=== Brief ===
Write out, please, the lines from the beginning of the material to the line with "cervical cancer (squamous", including both ends and nothing else.

╔══

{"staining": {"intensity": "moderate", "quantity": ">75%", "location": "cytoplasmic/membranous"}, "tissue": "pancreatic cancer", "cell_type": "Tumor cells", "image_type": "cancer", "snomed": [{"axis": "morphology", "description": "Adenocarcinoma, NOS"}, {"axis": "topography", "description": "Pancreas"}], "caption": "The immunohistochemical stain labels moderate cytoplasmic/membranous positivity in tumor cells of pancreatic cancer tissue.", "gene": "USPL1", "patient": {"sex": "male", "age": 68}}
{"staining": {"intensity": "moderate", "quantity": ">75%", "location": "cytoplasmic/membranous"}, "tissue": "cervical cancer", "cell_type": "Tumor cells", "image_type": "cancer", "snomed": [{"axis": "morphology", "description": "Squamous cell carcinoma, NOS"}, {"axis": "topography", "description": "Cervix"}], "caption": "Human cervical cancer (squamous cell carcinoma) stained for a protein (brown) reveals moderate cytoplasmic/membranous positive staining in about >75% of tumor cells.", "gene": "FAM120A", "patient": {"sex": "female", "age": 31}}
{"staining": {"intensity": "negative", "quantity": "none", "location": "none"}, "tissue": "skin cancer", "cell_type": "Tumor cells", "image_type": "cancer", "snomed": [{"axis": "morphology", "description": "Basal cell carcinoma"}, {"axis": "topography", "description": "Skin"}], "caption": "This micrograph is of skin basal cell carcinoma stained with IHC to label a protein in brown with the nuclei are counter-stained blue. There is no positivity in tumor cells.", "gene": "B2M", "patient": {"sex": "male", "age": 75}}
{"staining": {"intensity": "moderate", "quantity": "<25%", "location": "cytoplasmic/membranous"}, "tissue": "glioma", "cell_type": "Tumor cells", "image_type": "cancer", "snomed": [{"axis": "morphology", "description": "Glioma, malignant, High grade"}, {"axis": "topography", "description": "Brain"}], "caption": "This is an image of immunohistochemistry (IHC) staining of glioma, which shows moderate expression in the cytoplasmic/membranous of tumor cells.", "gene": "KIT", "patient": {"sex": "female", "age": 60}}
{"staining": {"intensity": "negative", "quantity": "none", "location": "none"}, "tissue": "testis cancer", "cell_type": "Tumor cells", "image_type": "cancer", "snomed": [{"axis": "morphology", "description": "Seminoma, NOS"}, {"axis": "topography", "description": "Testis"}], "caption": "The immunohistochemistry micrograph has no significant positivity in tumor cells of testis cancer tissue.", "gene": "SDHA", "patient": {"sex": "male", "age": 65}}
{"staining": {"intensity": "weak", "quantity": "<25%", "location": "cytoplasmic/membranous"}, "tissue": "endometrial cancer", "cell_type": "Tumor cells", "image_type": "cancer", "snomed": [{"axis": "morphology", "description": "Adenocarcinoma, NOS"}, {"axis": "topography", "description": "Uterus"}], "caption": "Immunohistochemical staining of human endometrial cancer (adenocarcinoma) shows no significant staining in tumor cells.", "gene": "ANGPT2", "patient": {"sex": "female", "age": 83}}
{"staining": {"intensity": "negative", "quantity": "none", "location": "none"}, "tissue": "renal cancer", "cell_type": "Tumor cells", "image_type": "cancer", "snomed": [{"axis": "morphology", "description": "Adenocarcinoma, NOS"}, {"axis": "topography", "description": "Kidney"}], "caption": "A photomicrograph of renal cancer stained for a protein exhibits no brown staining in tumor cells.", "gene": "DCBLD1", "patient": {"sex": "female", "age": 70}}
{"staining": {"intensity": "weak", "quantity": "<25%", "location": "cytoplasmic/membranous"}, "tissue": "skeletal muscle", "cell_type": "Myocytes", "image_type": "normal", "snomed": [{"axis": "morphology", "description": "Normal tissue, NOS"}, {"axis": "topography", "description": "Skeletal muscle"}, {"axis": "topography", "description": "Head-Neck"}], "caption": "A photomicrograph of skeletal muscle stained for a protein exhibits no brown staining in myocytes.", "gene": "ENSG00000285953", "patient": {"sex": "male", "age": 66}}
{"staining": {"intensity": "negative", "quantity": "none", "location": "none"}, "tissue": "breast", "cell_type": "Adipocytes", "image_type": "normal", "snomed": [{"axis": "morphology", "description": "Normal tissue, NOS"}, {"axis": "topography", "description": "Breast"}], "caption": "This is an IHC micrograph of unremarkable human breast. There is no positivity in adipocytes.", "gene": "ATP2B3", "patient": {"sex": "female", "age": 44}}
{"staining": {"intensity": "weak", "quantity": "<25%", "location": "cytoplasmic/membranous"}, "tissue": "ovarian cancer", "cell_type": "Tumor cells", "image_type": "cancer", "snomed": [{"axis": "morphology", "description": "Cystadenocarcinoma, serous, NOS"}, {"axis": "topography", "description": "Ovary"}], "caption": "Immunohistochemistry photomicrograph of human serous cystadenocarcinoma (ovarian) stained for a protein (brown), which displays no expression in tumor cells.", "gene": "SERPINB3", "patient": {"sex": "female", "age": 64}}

╚══

=== Solution below ===
{"staining": {"intensity": "moderate", "quantity": ">75%", "location": "cytoplasmic/membranous"}, "tissue": "pancreatic cancer", "cell_type": "Tumor cells", "image_type": "cancer", "snomed": [{"axis": "morphology", "description": "Adenocarcinoma, NOS"}, {"axis": "topography", "description": "Pancreas"}], "caption": "The immunohistochemical stain labels moderate cytoplasmic/membranous positivity in tumor cells of pancreatic cancer tissue.", "gene": "USPL1", "patient": {"sex": "male", "age": 68}}
{"staining": {"intensity": "moderate", "quantity": ">75%", "location": "cytoplasmic/membranous"}, "tissue": "cervical cancer", "cell_type": "Tumor cells", "image_type": "cancer", "snomed": [{"axis": "morphology", "description": "Squamous cell carcinoma, NOS"}, {"axis": "topography", "description": "Cervix"}], "caption": "Human cervical cancer (squamous cell carcinoma) stained for a protein (brown) reveals moderate cytoplasmic/membranous positive staining in about >75% of tumor cells.", "gene": "FAM120A", "patient": {"sex": "female", "age": 31}}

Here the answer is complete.